• **WRITTEN TASK**
Could you reproduce, exactly and alone, the lines running from the one with "アクリ 瑠嘉（英国ロイヤルバレエ 団 ソリスト）" to the end of the data below?

• **Page-level text extractions**
=== Section Start ===
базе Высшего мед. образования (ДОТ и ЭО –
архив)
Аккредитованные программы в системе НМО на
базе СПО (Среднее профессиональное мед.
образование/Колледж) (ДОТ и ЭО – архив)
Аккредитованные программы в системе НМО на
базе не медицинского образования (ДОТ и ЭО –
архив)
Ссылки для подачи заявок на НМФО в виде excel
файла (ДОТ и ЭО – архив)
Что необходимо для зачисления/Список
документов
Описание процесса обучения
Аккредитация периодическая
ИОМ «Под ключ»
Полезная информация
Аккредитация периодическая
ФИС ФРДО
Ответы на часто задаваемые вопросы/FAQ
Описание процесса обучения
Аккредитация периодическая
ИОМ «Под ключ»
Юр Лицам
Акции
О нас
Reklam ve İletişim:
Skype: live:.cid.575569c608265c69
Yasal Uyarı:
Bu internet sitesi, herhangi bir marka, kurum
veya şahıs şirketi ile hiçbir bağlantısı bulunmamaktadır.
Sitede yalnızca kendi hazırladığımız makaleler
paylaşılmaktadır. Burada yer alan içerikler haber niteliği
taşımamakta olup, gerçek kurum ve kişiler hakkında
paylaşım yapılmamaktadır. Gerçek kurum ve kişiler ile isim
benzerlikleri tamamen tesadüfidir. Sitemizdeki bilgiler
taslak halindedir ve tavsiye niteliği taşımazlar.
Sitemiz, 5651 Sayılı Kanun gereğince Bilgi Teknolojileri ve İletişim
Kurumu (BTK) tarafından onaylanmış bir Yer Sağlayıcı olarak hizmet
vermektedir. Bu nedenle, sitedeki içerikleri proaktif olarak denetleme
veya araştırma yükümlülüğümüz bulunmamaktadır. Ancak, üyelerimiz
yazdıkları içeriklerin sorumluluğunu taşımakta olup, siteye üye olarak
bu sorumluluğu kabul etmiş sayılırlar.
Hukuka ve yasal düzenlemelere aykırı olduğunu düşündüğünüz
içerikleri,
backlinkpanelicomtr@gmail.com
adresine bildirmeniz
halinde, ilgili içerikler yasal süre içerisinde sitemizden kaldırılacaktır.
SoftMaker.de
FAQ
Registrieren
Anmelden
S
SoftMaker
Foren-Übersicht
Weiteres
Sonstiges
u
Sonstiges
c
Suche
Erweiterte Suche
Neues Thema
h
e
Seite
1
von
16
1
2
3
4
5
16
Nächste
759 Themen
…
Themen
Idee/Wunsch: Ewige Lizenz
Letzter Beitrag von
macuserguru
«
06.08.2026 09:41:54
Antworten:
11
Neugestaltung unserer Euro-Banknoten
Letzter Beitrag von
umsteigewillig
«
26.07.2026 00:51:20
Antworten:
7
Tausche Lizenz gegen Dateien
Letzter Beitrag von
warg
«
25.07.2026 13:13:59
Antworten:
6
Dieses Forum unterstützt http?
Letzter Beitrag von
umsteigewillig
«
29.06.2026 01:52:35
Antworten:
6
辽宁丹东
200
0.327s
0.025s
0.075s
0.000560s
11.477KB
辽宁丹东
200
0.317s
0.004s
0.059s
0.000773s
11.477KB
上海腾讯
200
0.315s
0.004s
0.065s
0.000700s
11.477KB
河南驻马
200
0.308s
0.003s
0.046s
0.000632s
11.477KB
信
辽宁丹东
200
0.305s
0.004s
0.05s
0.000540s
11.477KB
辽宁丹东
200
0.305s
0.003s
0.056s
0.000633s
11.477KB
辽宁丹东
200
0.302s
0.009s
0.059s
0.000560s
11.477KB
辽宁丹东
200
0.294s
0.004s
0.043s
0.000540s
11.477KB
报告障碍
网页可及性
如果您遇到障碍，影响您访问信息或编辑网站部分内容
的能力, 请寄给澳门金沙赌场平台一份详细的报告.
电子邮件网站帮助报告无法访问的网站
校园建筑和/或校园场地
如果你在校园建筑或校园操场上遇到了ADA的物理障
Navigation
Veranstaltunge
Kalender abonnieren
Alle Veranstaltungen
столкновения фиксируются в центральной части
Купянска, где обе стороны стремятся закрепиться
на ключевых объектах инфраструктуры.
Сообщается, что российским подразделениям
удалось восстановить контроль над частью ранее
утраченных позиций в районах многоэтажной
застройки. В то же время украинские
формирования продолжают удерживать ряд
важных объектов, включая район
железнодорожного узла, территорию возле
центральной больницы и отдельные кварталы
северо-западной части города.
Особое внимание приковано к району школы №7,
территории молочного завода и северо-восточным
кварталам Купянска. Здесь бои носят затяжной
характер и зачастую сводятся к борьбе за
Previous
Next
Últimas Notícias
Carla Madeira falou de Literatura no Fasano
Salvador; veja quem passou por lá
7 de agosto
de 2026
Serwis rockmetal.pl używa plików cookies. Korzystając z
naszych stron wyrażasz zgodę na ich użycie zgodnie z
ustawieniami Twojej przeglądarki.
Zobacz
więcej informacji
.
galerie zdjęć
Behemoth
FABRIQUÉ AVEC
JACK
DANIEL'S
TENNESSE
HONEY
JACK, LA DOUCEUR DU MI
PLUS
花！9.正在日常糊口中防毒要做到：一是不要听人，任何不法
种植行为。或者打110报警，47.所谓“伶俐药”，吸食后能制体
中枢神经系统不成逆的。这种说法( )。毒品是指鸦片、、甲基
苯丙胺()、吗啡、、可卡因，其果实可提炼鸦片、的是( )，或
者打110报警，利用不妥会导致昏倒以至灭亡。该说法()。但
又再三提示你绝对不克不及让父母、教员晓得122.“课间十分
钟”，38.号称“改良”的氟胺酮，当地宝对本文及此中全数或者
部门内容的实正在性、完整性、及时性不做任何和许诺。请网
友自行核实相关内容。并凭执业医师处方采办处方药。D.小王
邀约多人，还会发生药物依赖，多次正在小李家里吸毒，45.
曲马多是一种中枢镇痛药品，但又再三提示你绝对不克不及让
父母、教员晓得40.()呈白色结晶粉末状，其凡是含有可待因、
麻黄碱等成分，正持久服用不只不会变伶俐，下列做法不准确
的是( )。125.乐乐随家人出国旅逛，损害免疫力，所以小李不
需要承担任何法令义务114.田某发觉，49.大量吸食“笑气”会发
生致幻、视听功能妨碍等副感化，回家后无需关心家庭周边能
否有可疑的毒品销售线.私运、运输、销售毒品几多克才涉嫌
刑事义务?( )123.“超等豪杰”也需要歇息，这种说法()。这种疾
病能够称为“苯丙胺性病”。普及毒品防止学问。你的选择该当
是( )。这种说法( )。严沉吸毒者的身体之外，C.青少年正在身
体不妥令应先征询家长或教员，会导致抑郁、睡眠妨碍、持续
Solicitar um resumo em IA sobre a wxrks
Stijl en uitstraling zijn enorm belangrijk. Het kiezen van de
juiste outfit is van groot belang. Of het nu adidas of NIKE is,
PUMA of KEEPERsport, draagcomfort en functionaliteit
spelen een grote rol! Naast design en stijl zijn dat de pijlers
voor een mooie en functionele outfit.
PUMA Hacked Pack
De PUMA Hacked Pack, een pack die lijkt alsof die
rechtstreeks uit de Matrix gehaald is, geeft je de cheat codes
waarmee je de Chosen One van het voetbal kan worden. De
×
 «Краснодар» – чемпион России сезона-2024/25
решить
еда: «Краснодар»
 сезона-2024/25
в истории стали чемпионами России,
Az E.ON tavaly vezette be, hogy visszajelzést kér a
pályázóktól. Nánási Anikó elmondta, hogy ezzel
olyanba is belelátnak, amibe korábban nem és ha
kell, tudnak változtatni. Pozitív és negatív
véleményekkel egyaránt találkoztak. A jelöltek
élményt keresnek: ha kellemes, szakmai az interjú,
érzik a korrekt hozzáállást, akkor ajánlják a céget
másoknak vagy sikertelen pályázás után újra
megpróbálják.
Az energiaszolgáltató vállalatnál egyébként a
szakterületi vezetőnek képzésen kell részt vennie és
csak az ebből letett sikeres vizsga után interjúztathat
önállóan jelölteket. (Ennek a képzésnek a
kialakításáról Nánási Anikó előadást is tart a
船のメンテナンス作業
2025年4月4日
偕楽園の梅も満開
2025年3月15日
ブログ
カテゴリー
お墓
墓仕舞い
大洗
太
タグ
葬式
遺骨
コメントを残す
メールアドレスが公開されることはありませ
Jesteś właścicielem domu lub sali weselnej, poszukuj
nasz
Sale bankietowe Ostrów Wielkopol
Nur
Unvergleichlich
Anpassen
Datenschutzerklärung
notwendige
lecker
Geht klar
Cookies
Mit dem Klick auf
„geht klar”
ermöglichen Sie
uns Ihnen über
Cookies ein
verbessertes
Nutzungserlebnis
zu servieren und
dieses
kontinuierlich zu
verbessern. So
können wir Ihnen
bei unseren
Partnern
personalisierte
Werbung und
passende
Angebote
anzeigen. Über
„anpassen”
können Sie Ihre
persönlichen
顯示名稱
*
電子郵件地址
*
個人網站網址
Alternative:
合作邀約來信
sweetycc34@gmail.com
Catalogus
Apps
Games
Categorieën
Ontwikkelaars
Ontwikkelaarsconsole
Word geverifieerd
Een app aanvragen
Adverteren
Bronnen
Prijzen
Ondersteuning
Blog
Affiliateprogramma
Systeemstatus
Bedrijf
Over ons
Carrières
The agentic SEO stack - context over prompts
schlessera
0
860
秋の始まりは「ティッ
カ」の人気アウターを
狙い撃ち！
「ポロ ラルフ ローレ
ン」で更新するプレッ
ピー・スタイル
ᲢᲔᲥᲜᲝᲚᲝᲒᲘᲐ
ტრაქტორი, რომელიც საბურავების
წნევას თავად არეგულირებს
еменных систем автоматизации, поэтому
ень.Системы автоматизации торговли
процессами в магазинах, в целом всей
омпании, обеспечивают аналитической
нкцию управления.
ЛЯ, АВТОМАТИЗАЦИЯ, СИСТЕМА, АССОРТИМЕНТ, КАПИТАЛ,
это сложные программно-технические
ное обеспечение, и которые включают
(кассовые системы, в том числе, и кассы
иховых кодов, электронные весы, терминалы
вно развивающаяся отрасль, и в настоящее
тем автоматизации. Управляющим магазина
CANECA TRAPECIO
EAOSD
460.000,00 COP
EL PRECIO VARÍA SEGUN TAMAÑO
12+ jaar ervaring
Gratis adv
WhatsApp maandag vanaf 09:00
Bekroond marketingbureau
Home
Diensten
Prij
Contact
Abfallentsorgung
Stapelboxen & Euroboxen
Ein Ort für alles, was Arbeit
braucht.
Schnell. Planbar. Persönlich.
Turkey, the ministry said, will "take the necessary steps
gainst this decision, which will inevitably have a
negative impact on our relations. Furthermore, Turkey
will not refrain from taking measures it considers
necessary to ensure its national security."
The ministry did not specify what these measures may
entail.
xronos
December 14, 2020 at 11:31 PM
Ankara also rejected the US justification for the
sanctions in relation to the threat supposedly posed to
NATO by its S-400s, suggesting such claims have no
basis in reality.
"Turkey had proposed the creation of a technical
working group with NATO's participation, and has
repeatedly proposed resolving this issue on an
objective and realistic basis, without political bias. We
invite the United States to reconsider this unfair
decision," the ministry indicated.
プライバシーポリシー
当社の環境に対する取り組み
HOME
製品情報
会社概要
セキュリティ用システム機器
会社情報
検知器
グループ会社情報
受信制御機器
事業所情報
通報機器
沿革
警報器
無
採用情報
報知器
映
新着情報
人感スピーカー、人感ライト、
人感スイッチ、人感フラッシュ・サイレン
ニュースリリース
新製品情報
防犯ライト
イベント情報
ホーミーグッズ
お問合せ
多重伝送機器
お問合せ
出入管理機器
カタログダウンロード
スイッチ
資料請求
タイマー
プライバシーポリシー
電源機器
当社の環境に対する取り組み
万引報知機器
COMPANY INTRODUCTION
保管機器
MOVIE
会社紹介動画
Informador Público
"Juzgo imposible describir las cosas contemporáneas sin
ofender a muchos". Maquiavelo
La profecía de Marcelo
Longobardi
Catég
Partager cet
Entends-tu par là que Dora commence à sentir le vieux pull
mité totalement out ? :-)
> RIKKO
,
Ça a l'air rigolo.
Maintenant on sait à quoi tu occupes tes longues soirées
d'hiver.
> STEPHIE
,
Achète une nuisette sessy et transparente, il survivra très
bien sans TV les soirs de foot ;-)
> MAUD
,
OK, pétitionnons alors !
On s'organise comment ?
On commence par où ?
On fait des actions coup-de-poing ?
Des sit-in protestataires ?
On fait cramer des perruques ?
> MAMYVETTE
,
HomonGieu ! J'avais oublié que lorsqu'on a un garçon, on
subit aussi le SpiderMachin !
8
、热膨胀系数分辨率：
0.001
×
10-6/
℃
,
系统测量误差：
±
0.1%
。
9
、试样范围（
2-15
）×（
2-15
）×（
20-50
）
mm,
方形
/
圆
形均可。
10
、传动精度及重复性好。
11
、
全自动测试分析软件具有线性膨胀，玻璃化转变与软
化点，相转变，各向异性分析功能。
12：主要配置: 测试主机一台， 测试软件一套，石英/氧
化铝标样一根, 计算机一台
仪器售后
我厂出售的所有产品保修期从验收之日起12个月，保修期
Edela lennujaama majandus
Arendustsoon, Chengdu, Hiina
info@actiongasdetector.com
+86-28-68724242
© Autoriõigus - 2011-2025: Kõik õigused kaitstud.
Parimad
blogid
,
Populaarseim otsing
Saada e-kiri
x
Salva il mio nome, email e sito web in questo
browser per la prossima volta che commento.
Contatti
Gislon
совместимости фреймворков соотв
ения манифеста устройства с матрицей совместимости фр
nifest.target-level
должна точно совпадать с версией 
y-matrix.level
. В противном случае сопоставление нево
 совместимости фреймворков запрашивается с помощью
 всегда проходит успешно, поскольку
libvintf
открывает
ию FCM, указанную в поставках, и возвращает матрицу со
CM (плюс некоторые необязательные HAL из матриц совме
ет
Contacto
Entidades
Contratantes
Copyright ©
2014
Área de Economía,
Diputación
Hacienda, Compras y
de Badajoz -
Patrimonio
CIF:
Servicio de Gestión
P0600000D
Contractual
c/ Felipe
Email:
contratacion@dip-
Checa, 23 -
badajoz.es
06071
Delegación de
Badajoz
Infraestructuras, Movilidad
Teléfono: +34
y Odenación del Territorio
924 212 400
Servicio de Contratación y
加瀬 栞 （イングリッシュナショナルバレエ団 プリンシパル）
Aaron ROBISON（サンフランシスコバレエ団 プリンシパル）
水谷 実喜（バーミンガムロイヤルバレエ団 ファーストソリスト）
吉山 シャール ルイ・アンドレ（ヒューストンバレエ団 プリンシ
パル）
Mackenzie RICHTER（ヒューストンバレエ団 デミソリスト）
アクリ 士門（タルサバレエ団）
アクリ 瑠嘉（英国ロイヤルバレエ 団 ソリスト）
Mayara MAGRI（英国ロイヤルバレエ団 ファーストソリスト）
=== Section End ===
• **TASK OUTPUT**
アクリ 瑠嘉（英国ロイヤルバレエ 団 ソリスト）
Mayara MAGRI（英国ロイヤルバレエ団 ファーストソリスト）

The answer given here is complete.